5) William Shakespeare
            Yes, I read Shakespeare for fun. And so can you! I understand that the poetry is daunting at first. But if you can find your own Rosetta Stone into the text, his stories and characters are as enthralling and comprehensible as anybody’s. Shakespeare shared the point of view of the common man. He possibly did more to destroy the concept of the Divine Right of Kings than anyone by showing just how fallible and human the divine can be. Use that as your entryway into the plays and, I assure you, you will find stories that are more rich, colorful, daring, and entertaining than ninety-nine percent of anything else you could pull of the shelves.

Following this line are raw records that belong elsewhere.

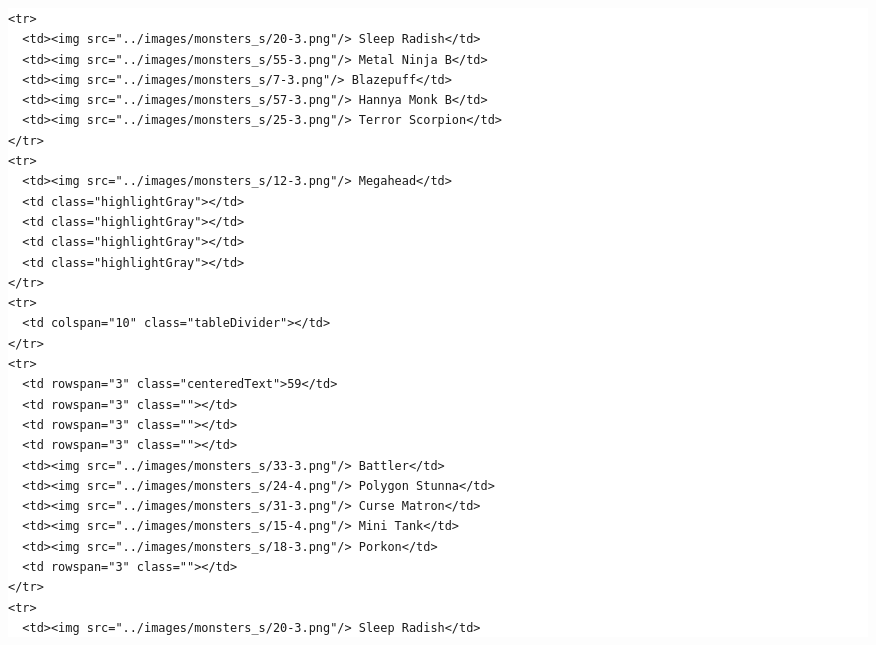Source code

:     <tr>
      <td><img src="../images/monsters_s/20-3.png"/> Sleep Radish</td>
      <td><img src="../images/monsters_s/55-3.png"/> Metal Ninja B</td>
      <td><img src="../images/monsters_s/7-3.png"/> Blazepuff</td>
      <td><img src="../images/monsters_s/57-3.png"/> Hannya Monk B</td>
      <td><img src="../images/monsters_s/25-3.png"/> Terror Scorpion</td>
    </tr>
    <tr>
      <td><img src="../images/monsters_s/12-3.png"/> Megahead</td>
      <td class="highlightGray"></td>
      <td class="highlightGray"></td>
      <td class="highlightGray"></td>
      <td class="highlightGray"></td>
    </tr>
    <tr>
      <td colspan="10" class="tableDivider"></td>
    </tr>
    <tr>
      <td rowspan="3" class="centeredText">59</td>
      <td rowspan="3" class=""></td>
      <td rowspan="3" class=""></td>
      <td rowspan="3" class=""></td>
      <td><img src="../images/monsters_s/33-3.png"/> Battler</td>
      <td><img src="../images/monsters_s/24-4.png"/> Polygon Stunna</td>
      <td><img src="../images/monsters_s/31-3.png"/> Curse Matron</td>
      <td><img src="../images/monsters_s/15-4.png"/> Mini Tank</td>
      <td><img src="../images/monsters_s/18-3.png"/> Porkon</td>
      <td rowspan="3" class=""></td>
    </tr>
    <tr>
      <td><img src="../images/monsters_s/20-3.png"/> Sleep Radish</td>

            Start with: Macbeth, 1606
            Then try: Othello, 1603

4) Thomas Pynchon
            He’s one of the most divisive writers in the history of literature, truly love-him-or-hate-him. Check out Amazon’s reviews if you don’t believe me. The vehement dismissal is understandable. Pynchon is discursive, difficult, vague, and he breaks every rule you learn in Writing 101. And yet, I absolute love him. Like Philip K. Dick, Pynchon broke through with the emergence of the counterculture due, in large part, to his liberal depictions of recreational drug use and his embrace of the intrinsic incomprehensibility of the world around us. But Pynchon takes it a step further and frees the writer – and reader – with adherence to a deceptively simple maxim: in a world where the rules are unknowable, maybe there are no rules.

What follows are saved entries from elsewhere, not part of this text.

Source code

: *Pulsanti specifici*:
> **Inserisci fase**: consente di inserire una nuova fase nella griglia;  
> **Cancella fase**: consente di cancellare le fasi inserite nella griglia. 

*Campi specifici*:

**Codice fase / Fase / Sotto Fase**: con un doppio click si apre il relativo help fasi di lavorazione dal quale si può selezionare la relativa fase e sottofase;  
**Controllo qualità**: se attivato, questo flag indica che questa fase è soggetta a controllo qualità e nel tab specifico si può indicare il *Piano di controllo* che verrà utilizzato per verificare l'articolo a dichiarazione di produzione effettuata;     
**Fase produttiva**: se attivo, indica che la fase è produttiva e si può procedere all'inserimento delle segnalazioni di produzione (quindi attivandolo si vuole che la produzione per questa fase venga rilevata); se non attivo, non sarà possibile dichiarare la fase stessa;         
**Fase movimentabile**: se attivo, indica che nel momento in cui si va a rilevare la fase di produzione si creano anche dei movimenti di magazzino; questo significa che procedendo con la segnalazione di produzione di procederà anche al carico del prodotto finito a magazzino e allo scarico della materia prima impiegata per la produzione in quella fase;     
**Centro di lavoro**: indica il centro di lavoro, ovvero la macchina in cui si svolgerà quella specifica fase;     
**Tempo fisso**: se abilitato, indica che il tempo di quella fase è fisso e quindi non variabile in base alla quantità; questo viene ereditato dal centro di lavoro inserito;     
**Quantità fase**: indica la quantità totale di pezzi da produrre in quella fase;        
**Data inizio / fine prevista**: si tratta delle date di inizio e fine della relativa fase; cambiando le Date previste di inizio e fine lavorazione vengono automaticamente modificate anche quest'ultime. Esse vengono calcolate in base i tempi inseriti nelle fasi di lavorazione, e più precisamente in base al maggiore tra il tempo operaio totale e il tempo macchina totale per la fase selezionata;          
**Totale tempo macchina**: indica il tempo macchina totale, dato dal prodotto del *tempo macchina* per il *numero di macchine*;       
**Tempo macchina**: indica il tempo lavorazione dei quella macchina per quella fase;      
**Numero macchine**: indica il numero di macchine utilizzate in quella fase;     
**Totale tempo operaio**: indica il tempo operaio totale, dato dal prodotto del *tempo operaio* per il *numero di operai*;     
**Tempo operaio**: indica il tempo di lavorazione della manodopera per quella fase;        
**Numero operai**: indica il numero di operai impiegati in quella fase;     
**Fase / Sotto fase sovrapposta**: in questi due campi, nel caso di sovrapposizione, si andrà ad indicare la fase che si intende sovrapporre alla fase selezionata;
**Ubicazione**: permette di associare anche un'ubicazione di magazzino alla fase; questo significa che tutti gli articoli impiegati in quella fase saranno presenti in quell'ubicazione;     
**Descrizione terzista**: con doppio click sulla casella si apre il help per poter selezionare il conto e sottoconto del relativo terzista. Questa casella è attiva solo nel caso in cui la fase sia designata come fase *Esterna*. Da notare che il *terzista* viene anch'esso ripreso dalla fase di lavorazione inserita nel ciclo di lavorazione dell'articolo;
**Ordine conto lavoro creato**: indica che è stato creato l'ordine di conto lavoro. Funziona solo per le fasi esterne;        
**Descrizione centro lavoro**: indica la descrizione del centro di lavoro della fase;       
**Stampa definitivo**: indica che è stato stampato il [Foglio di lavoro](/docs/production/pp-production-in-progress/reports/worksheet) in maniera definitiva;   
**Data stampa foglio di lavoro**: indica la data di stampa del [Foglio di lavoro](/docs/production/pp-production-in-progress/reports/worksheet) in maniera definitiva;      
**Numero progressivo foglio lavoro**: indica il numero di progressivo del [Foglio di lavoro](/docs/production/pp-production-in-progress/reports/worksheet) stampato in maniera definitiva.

            Start with: Gravity’s Rainbow, 1973
            Then try: Mason & Dixon, 1997

3) Alan Moore
            Try reading Alan Moore, a man committed to practicing the craft and realizing the magic of sequential art, and tell me he is not every bit complex, intellectual, and entertaining as any novelist you could read. Like a mad seamstress he weaves together seemingly unrelated threads of both narrative and theme until you are looking at a tapestry, one that is immediately pleasing but requires distance and deep thought before it can be fully appreciated. Possessing an encyclopedic knowledge of a wide array of interests that have nothing to do with costumed crime-fighting, Alan Moore uses the comics medium as the perfect vehicle to tell any story his frighteningly fertile imagination can conjure.

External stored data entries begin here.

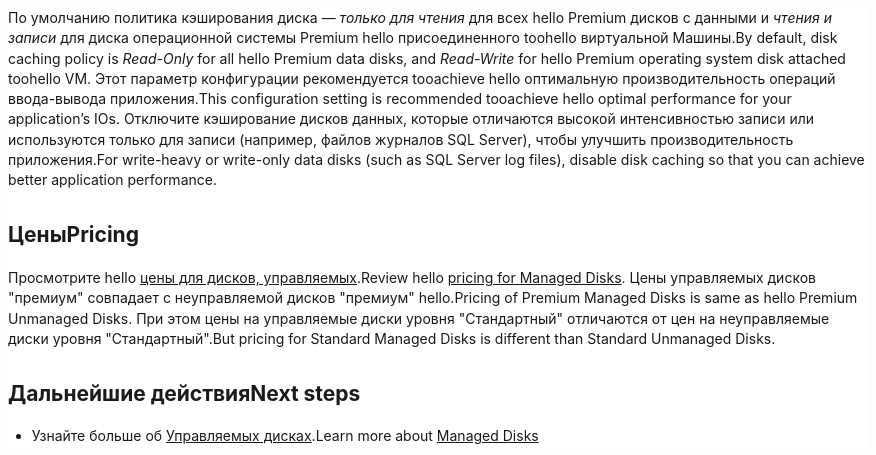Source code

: <span data-ttu-id="b9591-207">По умолчанию политика кэширования диска — *только для чтения* для всех hello Premium дисков с данными и *чтения и записи* для диска операционной системы Premium hello присоединенного toohello виртуальной Машины.</span><span class="sxs-lookup"><span data-stu-id="b9591-207">By default, disk caching policy is *Read-Only* for all hello Premium data disks, and *Read-Write* for hello Premium operating system disk attached toohello VM.</span></span> <span data-ttu-id="b9591-208">Этот параметр конфигурации рекомендуется tooachieve hello оптимальную производительность операций ввода-вывода приложения.</span><span class="sxs-lookup"><span data-stu-id="b9591-208">This configuration setting is recommended tooachieve hello optimal performance for your application’s IOs.</span></span> <span data-ttu-id="b9591-209">Отключите кэширование дисков данных, которые отличаются высокой интенсивностью записи или используются только для записи (например, файлов журналов SQL Server), чтобы улучшить производительность приложения.</span><span class="sxs-lookup"><span data-stu-id="b9591-209">For write-heavy or write-only data disks (such as SQL Server log files), disable disk caching so that you can achieve better application performance.</span></span>

## <a name="pricing"></a><span data-ttu-id="b9591-210">Цены</span><span class="sxs-lookup"><span data-stu-id="b9591-210">Pricing</span></span>

<span data-ttu-id="b9591-211">Просмотрите hello [цены для дисков, управляемых](https://azure.microsoft.com/en-us/pricing/details/managed-disks/).</span><span class="sxs-lookup"><span data-stu-id="b9591-211">Review hello [pricing for Managed Disks](https://azure.microsoft.com/en-us/pricing/details/managed-disks/).</span></span> <span data-ttu-id="b9591-212">Цены управляемых дисков "премиум" совпадает с неуправляемой дисков "премиум" hello.</span><span class="sxs-lookup"><span data-stu-id="b9591-212">Pricing of Premium Managed Disks is same as hello Premium Unmanaged Disks.</span></span> <span data-ttu-id="b9591-213">При этом цены на управляемые диски уровня "Стандартный" отличаются от цен на неуправляемые диски уровня "Стандартный".</span><span class="sxs-lookup"><span data-stu-id="b9591-213">But pricing for Standard Managed Disks is different than Standard Unmanaged Disks.</span></span>



## <a name="next-steps"></a><span data-ttu-id="b9591-214">Дальнейшие действия</span><span class="sxs-lookup"><span data-stu-id="b9591-214">Next steps</span></span>

- <span data-ttu-id="b9591-215">Узнайте больше об [Управляемых дисках](managed-disks-overview.md).</span><span class="sxs-lookup"><span data-stu-id="b9591-215">Learn more about [Managed Disks](managed-disks-overview.md)</span></span>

            Start with: Batman – The Killing Joke, 1988
            Then try: Watchmen, 1987

2) Isaac Asimov
            The depth and breadth of Asimov’s interests and respective acumen is staggering. He is the only writer to have at least one book represented in, save one, each section of the Dewey Decimal System. Whether writing his iconic science fiction, hard science, or history, Asimov wrote in a clear and simple voice that sucks you in and makes even the most esoteric minutiae palatable to any reader. All that minutiae makes the worlds he brings to life, be they hundreds of years in the past or many millennia in the future, completely believable and totally absorbing. He was an honest-to-science genius who never lost sight of the joy of learning, a joy he never neglected to instill in his readers.
            Start with: I, Robot, 1950
            Then try; The Caves of Steel, 1951

1) Kurt Vonnegut
            I don’t know how to start explaining why Kurt Vonnegut is the greatest. His writing is so simple and straightforward, he makes it look too easy. Which, of course, means it’s deceptively difficult to pull off. And he pulled it off in masterpiece after masterpiece. I consider even his less celebrated novels, like Slapstick and Galapagos, to be masterpieces. Vonnegut was heartbreaking, funny, whimsical, suspenseful, and silly; and you never knew which side he was going to show with each turn of the page. But it was his empathy with people and his understanding of the slings and arrows of an average life that keeps him resonant with each successive generation of readers. Read him when you’re feeling down. You’ll feel he wrote the book only for you. Kurt Vonnegut once said that he considered Mark Twain to be “an American saint.” I would say the same of Kurt Vonnegut.